TEXT SECTION:

========

Dana Andrews admiring the portrait of the ostensibly dead Laura in Otto Preminger’s staple of the genre, Laura (1944).
Noir wasn’t so much a genre as it was a movement. What constitutes as noir can sometimes be up in the air, but you know it when you see it, like the French critics who coined the term just after WWII, catching up with the beloved American films they’d been deprived of during German occupation. The term never stuck with American audiences and filmmakers until Raymond Borde published the first book on film noir in 1955, Panorama du film noir.
The antecedents for noir films were set long before the 1940s, but at some point the gangster films of the 1930s - starting with Humphrey Bogart’s star-making turn in Raoul Walsh’s High Sierra (1941) - bled into darker territory and evolved with more style. Dutch angles, low-key and chiaroscuro lighting, urban mise-en-scene with slick city streets and lurking shadows revealed (or concealed) the more sinister narratives at play. European émigrés like Fritz Lang, Otto Preminger, Jacques Tourneur, Billy Wilder, Robert Siodmak brought over their influences and inspirations from German Expressionism, poetic realism, and even surrealism to the movement.

========

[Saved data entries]
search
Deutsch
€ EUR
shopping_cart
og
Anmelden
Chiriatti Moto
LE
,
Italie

========

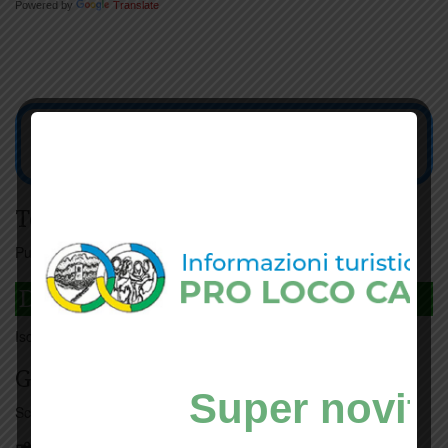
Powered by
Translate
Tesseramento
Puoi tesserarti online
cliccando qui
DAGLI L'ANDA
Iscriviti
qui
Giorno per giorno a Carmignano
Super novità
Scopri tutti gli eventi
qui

========

DIRECTIONS:
- 1) From the film noir text, extract the passage starting with "Dana Andrews admiring" and going on through "du film noir.".
- 2) Continue the film noir text from where it stops.
The material shown here is not needed.

WRITTEN RESPONSES:
- 1)
Dana Andrews admiring the portrait of the ostensibly dead Laura in Otto Preminger’s staple of the genre, Laura (1944).
Noir wasn’t so much a genre as it was a movement. What constitutes as noir can sometimes be up in the air, but you know it when you see it, like the French critics who coined the term just after WWII, catching up with the beloved American films they’d been deprived of during German occupation. The term never stuck with American audiences and filmmakers until Raymond Borde published the first book on film noir in 1955, Panorama du film noir.

- 2)
With two world wars in the past 30 years and an economic depression in between them, the glamourous escapism of the 30s gave way to these fatalistic, nihilistic, and psychological crime capers. The invention of the atomic bomb was the icing on the cake, as the realization that all of it could just go away in an instant intensified the absurdity of life on Earth. Freudianism hit the silver screen and the modernism of literature and other artforms was etched onto celluloid. Fast-talking dames gave way to the languorous, conniving femme fatale, while cops went corrupt, criminals became relatable protagonists, murderers more vicious and psychotic, and private eyes were cool but flawed. Thus, with the exception of the Western (which occasionally was infused with noir characteristics, films like Blood on the Moon [1948], Station West [1948], Day of the Outlaw [1959]), film noir became the greatest American genre (or, more accurately, movement), though there were also noirs set abroad, especially in London. Even period noirs arose, known as “gaslight noirs,” mysteries of murder and blackmail set in early twentieth-century or Victorian England and they were some of the best films of the movement.
An extraordinary, horrible war. Concentration camps, slaughter, atomic bombs, people killed for nothing. That can make anybody a little pessimistic. - Abraham Polonsky, writer/director
Critics weren’t fans of these crime films and many of the major studios released them as B-pictures. Fortunately, they were reevaluated by young critics in the 60s and filmmakers in the 70s and 80s even helped to revive the genre with neo-noirs like Roman Polanski’s Chinatown (1974), Sidney Lumet’s Dog Day Afternoon (1975), Lawrence Kasdan’s Body Heat (1981), and even Martin Scorsese’s Taxi Driver (1976). Now we look back at the prime years of noir - early 1940s to the early 1960s - with great fondness and filmmakers today are still influenced by their ability to beguile and shock.
There are so many great noirs, but I agonized over a list of some of my favorites and what I think are some of the best of the genre. Though there are plenty beyond this list worth watching, which is why I also provided honorable mentions (my ache was too great to leave some out). Even still beyond that (not mentioning the ones I have yet to see too), there are more masterworks, prime projections of the genre for the rest of your Noirvembers.
Laura (Otto Preminger; 20th Century Fox, 1944)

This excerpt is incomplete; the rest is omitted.